Definition
The EUDI Wallet (European Digital Identity Wallet) is the operational building block of eIDAS 2: a mobile app provided by each Member State.
It holds the citizen's official identity (PID), verified attestations (diplomas, driving licence, health card), a qualified signature key (QES) and strong authentication means (biometrics + secure element). Each State must provide at least one by the end of 2026; the wallet is opt-in for the citizen but mandatorily accepted by VLOPs, banks, telecoms and public administrations.

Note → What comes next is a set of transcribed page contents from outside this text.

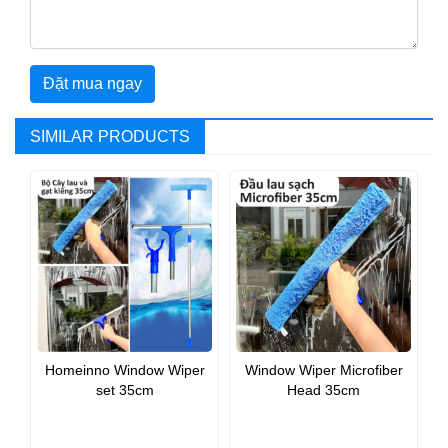
Đặt mua ngay
SIMILAR PRODUCTS
Homeinno Window Wiper
Window Wiper Microfiber
set 35cm
Head 35cm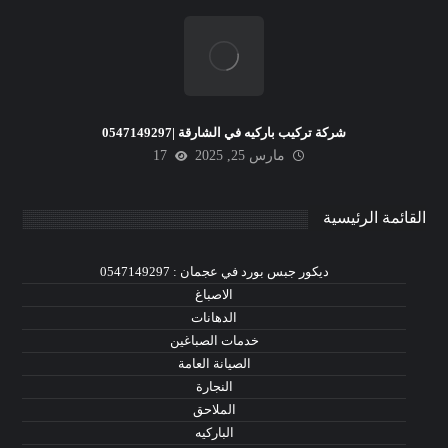
شركة تركيب باركيه في الشارقة |0547149297
مارس 25, 2025
17
القائمة الرئيسية
ديكور جبس بورد في عجمان : 0547149297
الاصباغ
الدهانات
خدمات الصباغين
الصيانة العامة
النجارة
الملاحق
الباركيه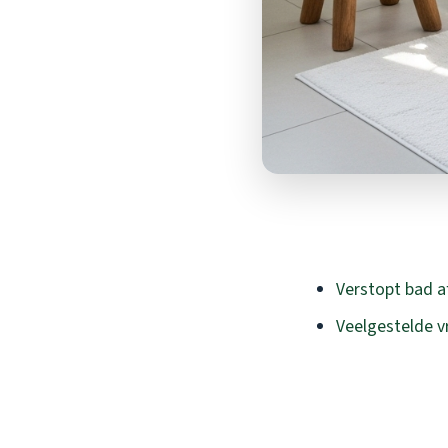
Verstopt bad 
Veelgestelde v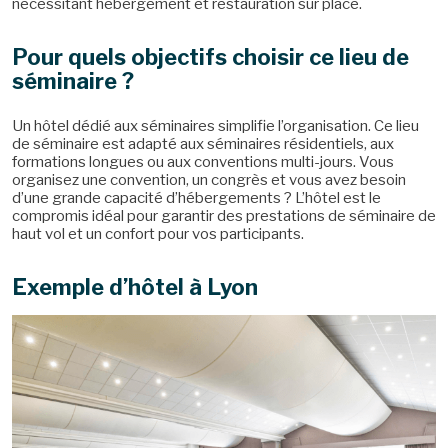
nécessitant hébergement et restauration sur place.
Pour quels objectifs choisir ce lieu de
séminaire ?
Un hôtel dédié aux séminaires simplifie l’organisation. Ce lieu
de séminaire est adapté aux séminaires résidentiels, aux
formations longues ou aux conventions multi-jours. Vous
organisez une convention, un congrès et vous avez besoin
d’une grande capacité d’hébergements ? L’hôtel est le
compromis idéal pour garantir des prestations de séminaire de
haut vol et un confort pour vos participants.
Exemple d’hôtel à Lyon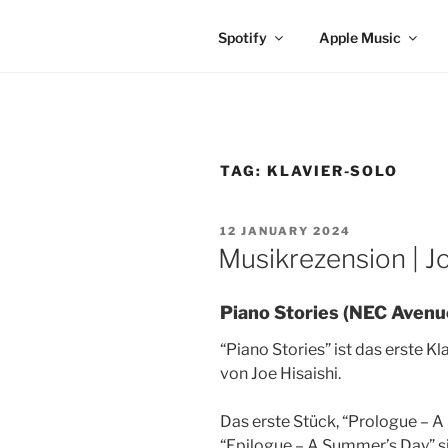
Spotify
Apple Music
TAG:
KLAVIER-SOLO
POSTED
12 JANUARY 2024
ON
Musikrezension | J
Piano Stories (NEC Avenue
“Piano Stories” ist das erste K
von Joe Hisaishi.
Das erste Stück, “Prologue – A
“Epilogue – A Summer’s Day” sin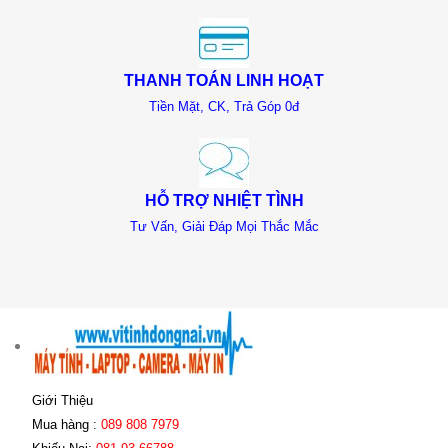
THANH TOÁN LINH HOẠT
Tiền Mặt, CK, Trả Góp 0đ
HỖ TRỢ NHIỆT TÌNH
Tư Vấn, Giải Đáp Mọi Thắc Mắc
Giới Thiệu
Mua hàng :
089 808 7979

Architecture (per the ARF)
Credentials come in the form of the PID (identity signed by the State), AAQ (qualified attribute attestations issued by a TSP), AANQ (non-qualified, issued by any player) and QES (an embedded qualified signature key). On the standards side: OpenID4VCI for issuance, OpenID4VP for presentation, SD-JWT for selective disclosure, mDoc (ISO 18013-5), W3C Verifiable Credentials and an X.509 PKI anchored on the EU LOTL.
Assurance levels
- High — for the PID, equivalent to the national e-ID card: in-person enrolment, hardware secure element, biometrics.
- Substantial — for most everyday attestations, equivalent to SCA.
- Low — limited use (loyalty…).
The role of the States
Each State must notify at least one wallet to the Commission, issue the PID free of charge, submit the wallet to an ARF audit, and guarantee its availability, security and portability. It can provide it directly (France Identité) or accredit private operators (the banking model in some countries).
The France Identité case
The France Identité app (DINUM + Interior Ministry) has existed since 2022, integrates the national e-ID card, is evolving towards the French EUDI wallet, works with the ANSSI for High qualification and integrates with FranceConnect+.
Privacy by design
- Selective disclosure (SD-JWT): revealing only what is requested ("of age" without the date of birth).
- Unlinkability: two presentations cannot be linked to each other by the verifiers.
- Local wallet: credentials stay on the phone, with no surveillable central database.
Main use cases
- Banking: instant remote KYC (end of video + ID scan), universal SCA, contract signing via QES.
- Public: administrative procedures, plane boarding (mDoc), health card and prescriptions.
- Private: age verification, diplomas on a CV, driving licence shown to the police.
What the EUDI Wallet is not
- Not a payment wallet (at this stage): no cards or IBANs, even though convergence is possible.
- Not a single digital national e-ID card: it is a container of attestations of which the e-ID card is one.
- Not mandatory for the citizen: opt-in, but major services must accept it.
- Not a single European product: one wallet per State, interoperable via the ARF.
- Not Apple Wallet: Apple Wallet is private and proprietary; the EUDI is public and standardised, even though Apple Wallet could distribute EUDI credentials.
The Large Scale Pilots
Four consortia are testing the wallet in 2024-2025: POTENTIAL (bank account, payment, health, travel, signature), NOBID (payment focus, Nordic countries + Italy), EWC (travel, payment) and DC4EU (education, social security).
Operational timeline
- 2024-2025 — pilots under way, ARF stabilised.
- 2026 — each State provides its wallet.
- 2027 — VLOPs and banks must accept it.
In the PSD2 / FIDA ecosystem
The EUDI Wallet is the identity anchor of European Open Finance:
- DSP3 / PSR: SCA via the wallet, the end of the SMS OTP and the siloed banking app.
- FIDA: PSU authentication for data sharing.
- AMLR: pan-European KYC and harmonisation of CDD standards.
Concrete examples
- France Identité: more than 1M downloads in 2025, the basis of the French wallet.
- Qonto: demo in the POTENTIAL pilot — KYC of a German GmbH via a DE wallet, account opening in under 5 minutes.
- Apple iOS: Apple agreed in 2024 to open NFC access to enable the EUDI Wallet (DMA + eIDAS).
- Open Wallet Foundation vs Apple/Google: a European desire to avoid capture by proprietary US wallets.
- Aadhaar comparison: Aadhaar is centralised (a state database), the EUDI is decentralised (local wallet) — two opposing models.
- xPay link: in the long run, identity (EUDI) and payment (xPay, Wero) could merge into a unified European wallet.